[GIVEN INFORMATION]
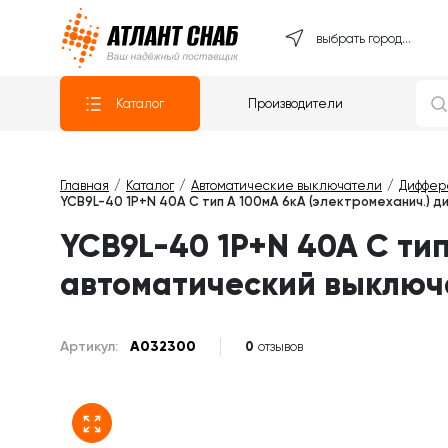
Атлантснаб
выбрать город...
Каталог
Производители
Главная
Каталог
Автоматические выключатели
Диффер
YCB9L-40 1P+N 40A C тип A 100мА 6кА (электромеханич.)
YCB9L-40 1P+N 40A C ти
автоматический выключ
Артикул:
A032300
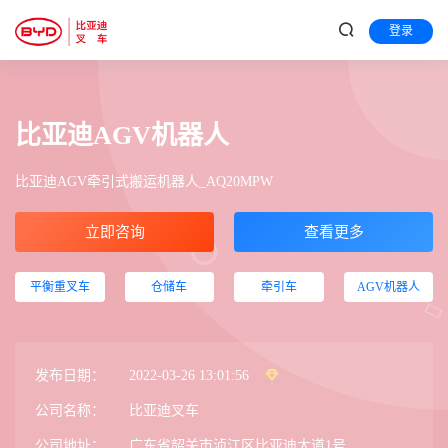
登录
比亚迪AGV机器人
比亚迪AGV牵引式搬运机器人_AQ20MPW
立即咨询
查看更多
平衡重叉车
仓储车
牵引车
AGV机器人
发布日期：
2022-03-26 13:01:56
公司名称：
比亚迪叉车
公司地址：
广东省韶关市浈江区比亚迪大道1号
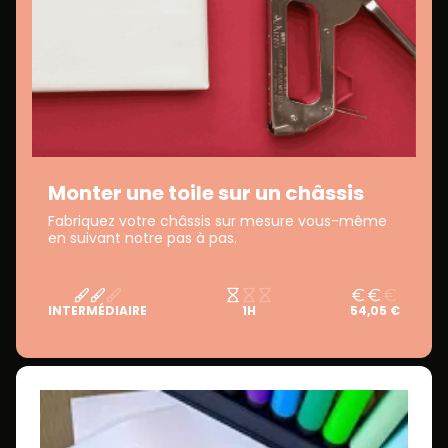
Monter une toile sur un châssis
Fabriquez votre châssis sur mesure vous-même
en suivant notre pas à pas.
INTERMÉDIAIRE
1H
54,05 €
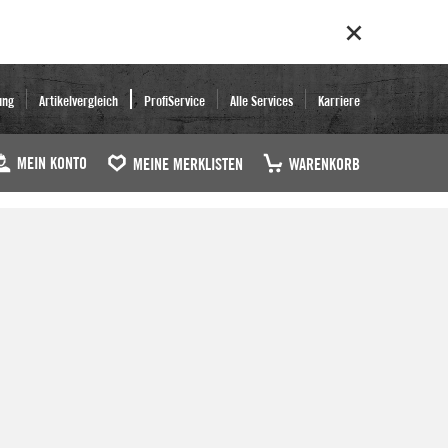
ung
Artikelvergleich
ProfiService
Alle Services
Karriere
MEIN KONTO
MEINE MERKLISTEN
WARENKORB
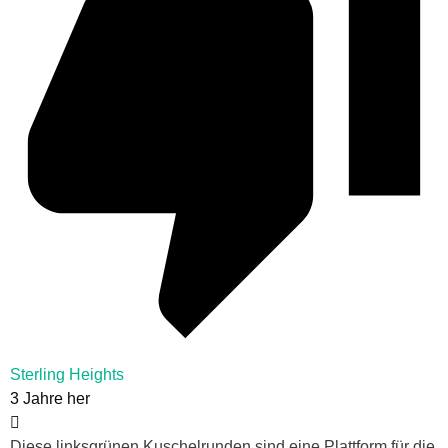
Sterling Heights
3 Jahre her
Diese linksgrünen Kuschelrunden sind eine Plattform für die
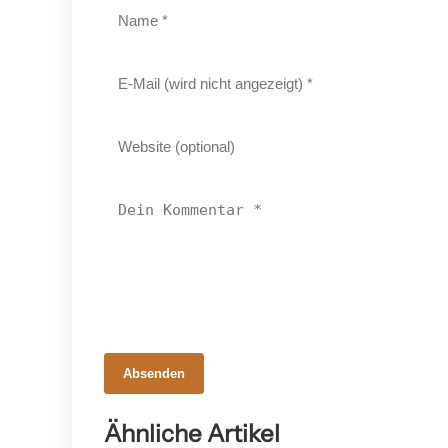
18. Februar 2026
Absenden
Epta übernimmt Hauser:
Österreichisches Know-how im 2-
Ähnliche Artikel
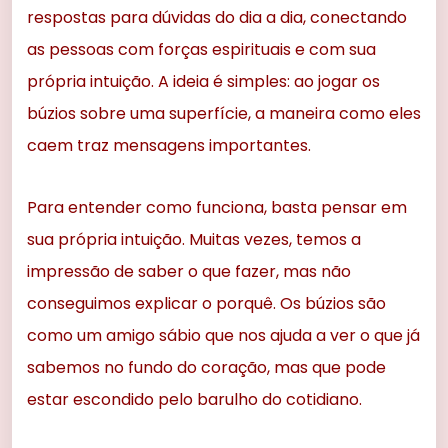
respostas para dúvidas do dia a dia, conectando
as pessoas com forças espirituais e com sua
própria intuição. A ideia é simples: ao jogar os
búzios sobre uma superfície, a maneira como eles
caem traz mensagens importantes.
Para entender como funciona, basta pensar em
sua própria intuição. Muitas vezes, temos a
impressão de saber o que fazer, mas não
conseguimos explicar o porquê. Os búzios são
como um amigo sábio que nos ajuda a ver o que já
sabemos no fundo do coração, mas que pode
estar escondido pelo barulho do cotidiano.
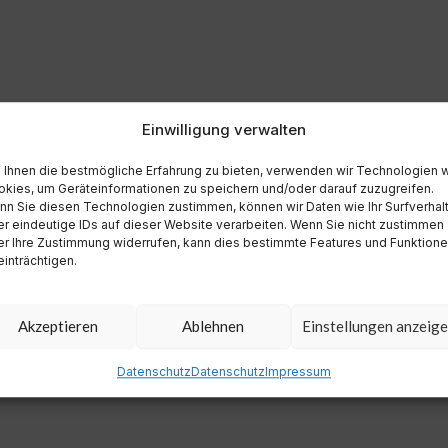
Einwilligung verwalten
Ihnen die bestmögliche Erfahrung zu bieten, verwenden wir Technologien 
kies, um Geräteinformationen zu speichern und/oder darauf zuzugreifen.
n Sie diesen Technologien zustimmen, können wir Daten wie Ihr Surfverhal
r eindeutige IDs auf dieser Website verarbeiten. Wenn Sie nicht zustimmen
r Ihre Zustimmung widerrufen, kann dies bestimmte Features und Funktion
inträchtigen.
Akzeptieren
Ablehnen
Einstellungen anzeig
Datenschutz
Datenschutz
Impressum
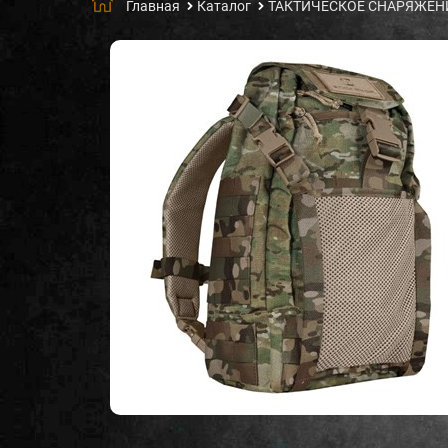
Главная
Каталог
ТАКТИЧЕСКОЕ СНАРЯЖЕН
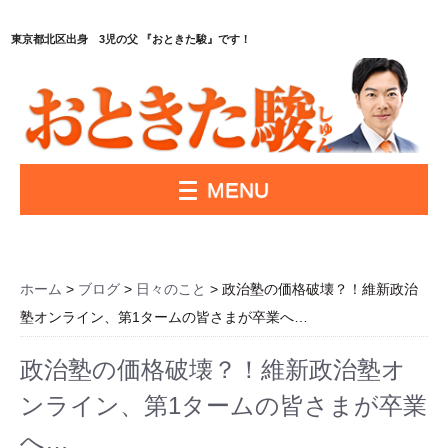
東京都北区出身 3児の父 『おときた駿』です！
MENU
ホーム
>
ブログ
>
日々のこと
> 政治塾の価格破壊？！維新政治
塾オンライン、第1タームの皆さまが卒業へ…
政治塾の価格破壊？！維新政治塾オ
ンライン、第1タームの皆さまが卒業
へ…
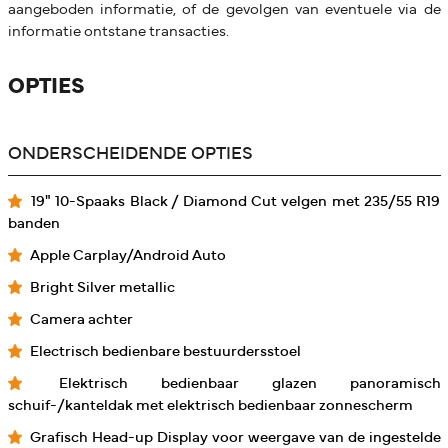
aangeboden informatie, of de gevolgen van eventuele via de
informatie ontstane transacties.
OPTIES
ONDERSCHEIDENDE OPTIES
19" 10-Spaaks Black / Diamond Cut velgen met 235/55 R19
banden
Apple Carplay/Android Auto
Bright Silver metallic
Camera achter
Electrisch bedienbare bestuurdersstoel
Elektrisch bedienbaar glazen panoramisch
schuif-/kanteldak met elektrisch bedienbaar zonnescherm
Grafisch Head-up Display voor weergave van de ingestelde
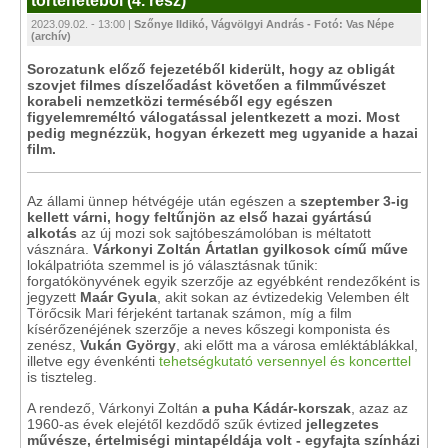
történetéből (4. rész)
2023.09.02. - 13:00 |
Szőnye Ildikó, Vágvölgyi András - Fotó: Vas Népe
(archív)
Sorozatunk előző fejezetéből kiderült, hogy az obligát
szovjet filmes díszelőadást követően a filmművészet
korabeli nemzetközi terméséből egy egészen
figyelemreméltó válogatással jelentkezett a mozi. Most
pedig megnézzük, hogyan érkezett meg ugyanide a hazai
film.
Az állami ünnep hétvégéje után egészen a
szeptember 3-ig
kellett várni, hogy feltűnjön az első hazai gyártású
alkotás
az új mozi sok sajtóbeszámolóban is méltatott
vásznára.
Várkonyi Zoltán Ártatlan gyilkosok című műve
lokálpatrióta szemmel is jó választásnak tűnik:
forgatókönyvének egyik szerzője az egyébként rendezőként is
jegyzett
Maár Gyula
, akit sokan az évtizedekig Velemben élt
Törőcsik Mari férjeként tartanak számon, míg a film
kísérőzenéjének szerzője a neves kőszegi komponista és
zenész,
Vukán György
, aki előtt ma a városa emléktáblákkal,
illetve egy évenkénti
tehetségkutató versennyel és koncerttel
is tiszteleg.
A rendező, Várkonyi Zoltán
a puha Kádár-korszak
, azaz az
1960-as évek elejétől kezdődő szűk évtized
jellegzetes
művésze, értelmiségi mintapéldája volt - egyfajta színházi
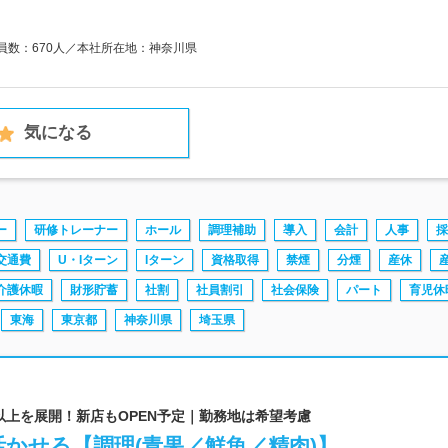
業員数：670人／本社所在地：神奈川県
気になる
ー
研修トレーナー
ホール
調理補助
導入
会計
人事
採
交通費
U・Iターン
Iターン
資格取得
禁煙
分煙
産休
介護休暇
財形貯蓄
社割
社員割引
社会保険
パート
育児休
東海
東京都
神奈川県
埼玉県
舗以上を展開！新店もOPEN予定｜勤務地は希望考慮
かせる【調理(青果／鮮魚／精肉)】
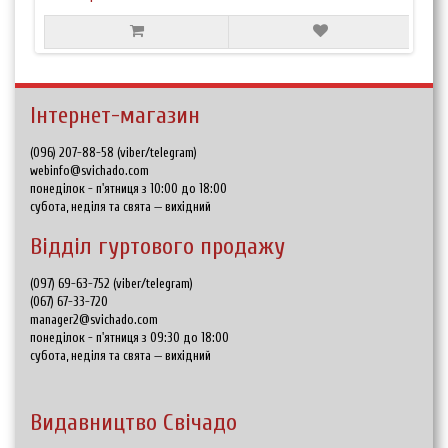
Інтернет-магазин
(096) 207-88-58 (viber/telegram)
webinfo@svichado.com
понеділок - п'ятниця з 10:00 до 18:00
субота, неділя та свята — вихідний
Відділ гуртового продажу
(097) 69-63-752 (viber/telegram)
(067) 67-33-720
manager2@svichado.com
понеділок - п'ятниця з 09:30 до 18:00
субота, неділя та свята — вихідний
Видавництво Свічадо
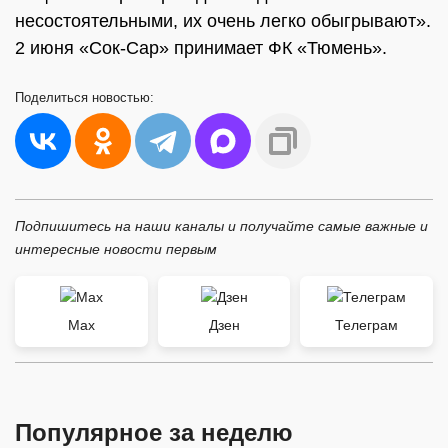
несостоятельными, их очень легко обыгрывают».
2 июня «Сок-Сар» принимает ФК «Тюмень».
Поделиться
новостью:
Подпишитесь на наши каналы и получайте самые важные и
интересные новости первым
Max
Дзен
Телеграм
Популярное за неделю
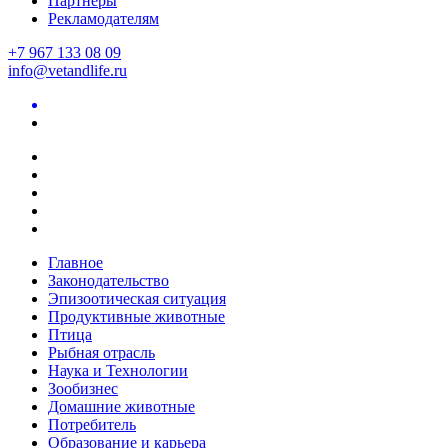
Партнеры
Рекламодателям
+7 967 133 08 09
info@vetandlife.ru
Главное
Законодательство
Эпизоотическая ситуация
Продуктивные животные
Птица
Рыбная отрасль
Наука и Технологии
Зообизнес
Домашние животные
Потребитель
Образование и карьера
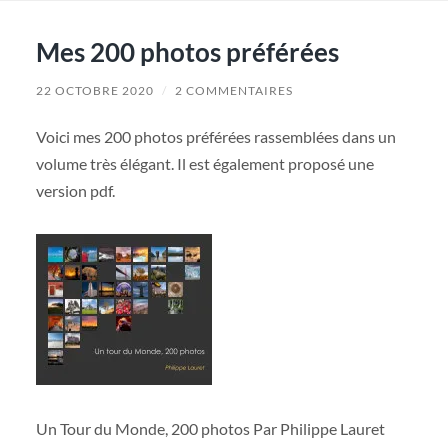
Mes 200 photos préférées
22 OCTOBRE 2020
/
2 COMMENTAIRES
Voici mes 200 photos préférées rassemblées dans un
volume très élégant. Il est également proposé une
version pdf.
Un Tour du Monde, 200 photos Par Philippe Lauret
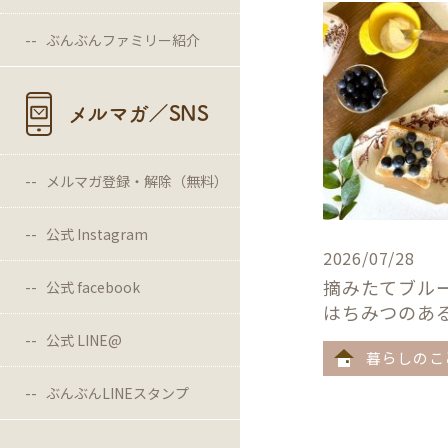
ぶんぶんファミリー紹介
メルマガ／SNS
メルマガ登録・解除（無料）
公式 Instagram
2026/07/28
摘みたてブル
公式 facebook
はちみつのあ
公式 LINE@
暮らしのこ
ぶんぶんLINEスタンプ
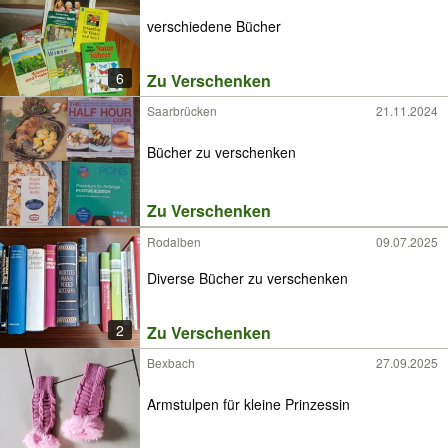
verschiedene Bücher
6
Zu Verschenken
Saarbrücken
21.11.2024
Bücher zu verschenken
Zu Verschenken
Rodalben
09.07.2025
Diverse Bücher zu verschenken
2
Zu Verschenken
Bexbach
27.09.2025
Armstulpen für kleine Prinzessin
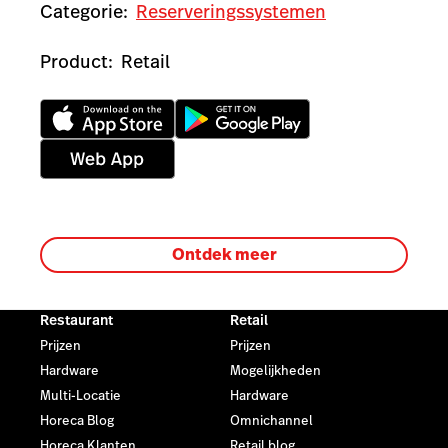
Categorie:
Reserveringssystemen
Product:
Retail
Ontdek meer
Restaurant
Retail
Prijzen
Prijzen
Hardware
Mogelijkheden
Multi-Locatie
Hardware
Horeca Blog
Omnichannel
Horeca Klanten
Retail blog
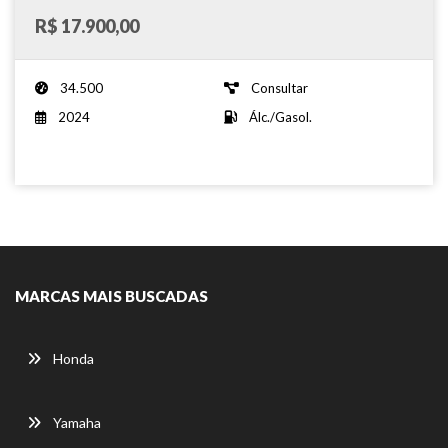
R$ 17.900,00
34.500
Consultar
2024
Álc./Gasol.
MARCAS MAIS BUSCADAS
Honda
Yamaha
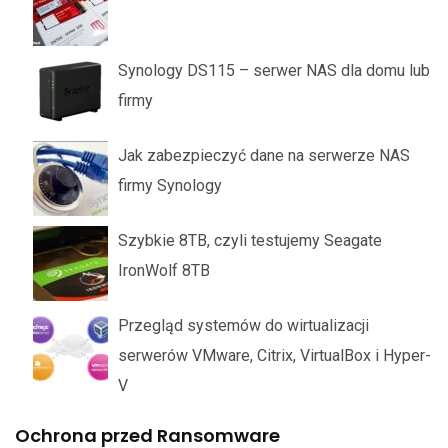
Synology DS115 – serwer NAS dla domu lub
firmy
Jak zabezpieczyć dane na serwerze NAS
firmy Synology
Szybkie 8TB, czyli testujemy Seagate
IronWolf 8TB
Przegląd systemów do wirtualizacji
serwerów VMware, Citrix, VirtualBox i Hyper-
V
Ochrona przed Ransomware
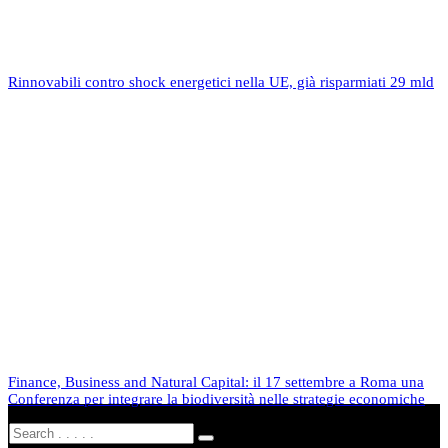
Rinnovabili contro shock energetici nella UE, già risparmiati 29 mld
Finance, Business and Natural Capital: il 17 settembre a Roma una
Conferenza per integrare la biodiversità nelle strategie economiche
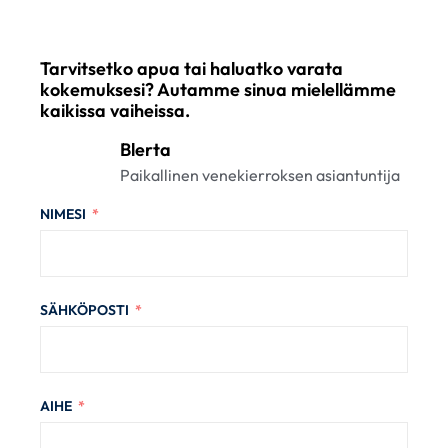
Tarvitsetko apua tai haluatko varata
kokemuksesi? Autamme sinua mielellämme
kaikissa vaiheissa.
Blerta
Paikallinen venekierroksen asiantuntija
NIMESI
SÄHKÖPOSTI
AIHE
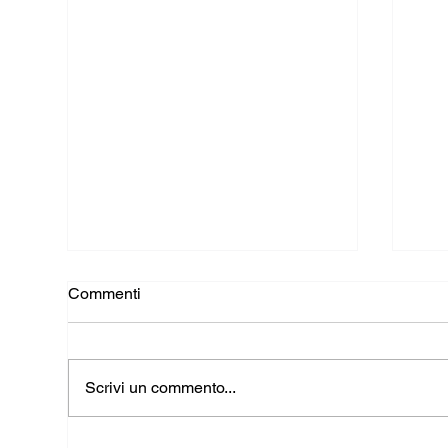
Commenti
Scrivi un commento...
Moderne case mobili su pali a
La 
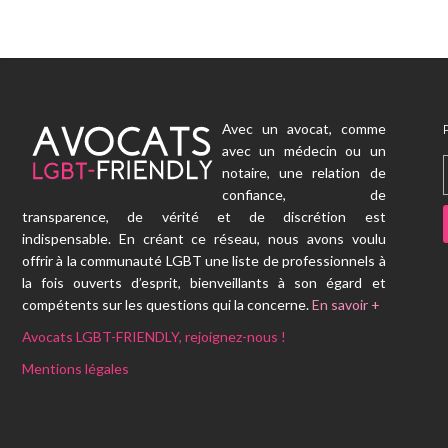
Avec un avocat, comme
avec un médecin ou un
notaire, une relation de
confiance, de
transparence, de vérité et de discrétion est
indispensable. En créant ce réseau, nous avons voulu
offrir à la communauté LGBT une liste de professionnels à
la fois ouverts d’esprit, bienveillants à son égard et
compétents sur les questions qui la concerne.
En savoir +
Avocats LGBT-FRIENDLY, rejoignez-nous !
Mentions légales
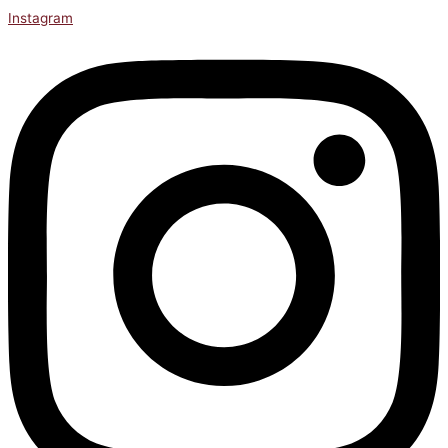
Instagram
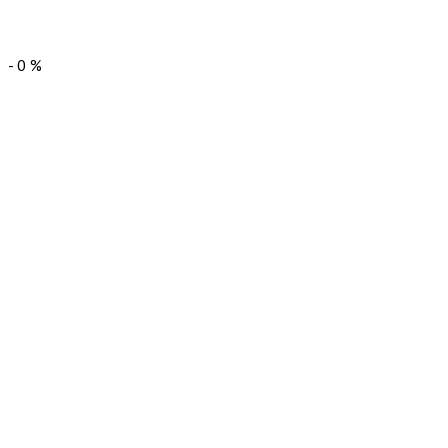
-
0
%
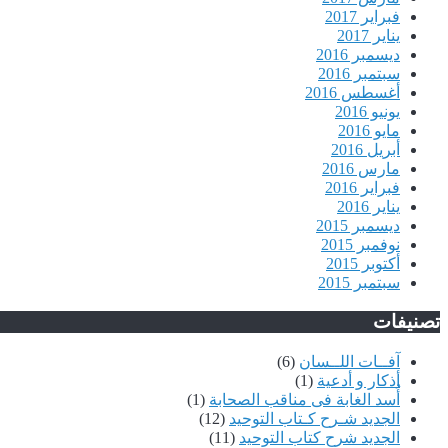
فبراير 2017
يناير 2017
ديسمبر 2016
سبتمبر 2016
أغسطس 2016
يونيو 2016
مايو 2016
أبريل 2016
مارس 2016
فبراير 2016
يناير 2016
ديسمبر 2015
نوفمبر 2015
أكتوبر 2015
سبتمبر 2015
تصنيفات
آفــات اللــسان
(6)
أذكار و أدعية
(1)
أُسد الغابة فى مناقب الصحابة
(1)
الجديد شـرح كـتاب التوحيد
(12)
الجديد شرح كتاب التوحيد
(11)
[/GIVEN INFORMATION]
- WHAT NEEDS TO BE DONE: Return only the number of lines above in which the string "informatie" occurs.

- PROBLEM SOLUTION: 2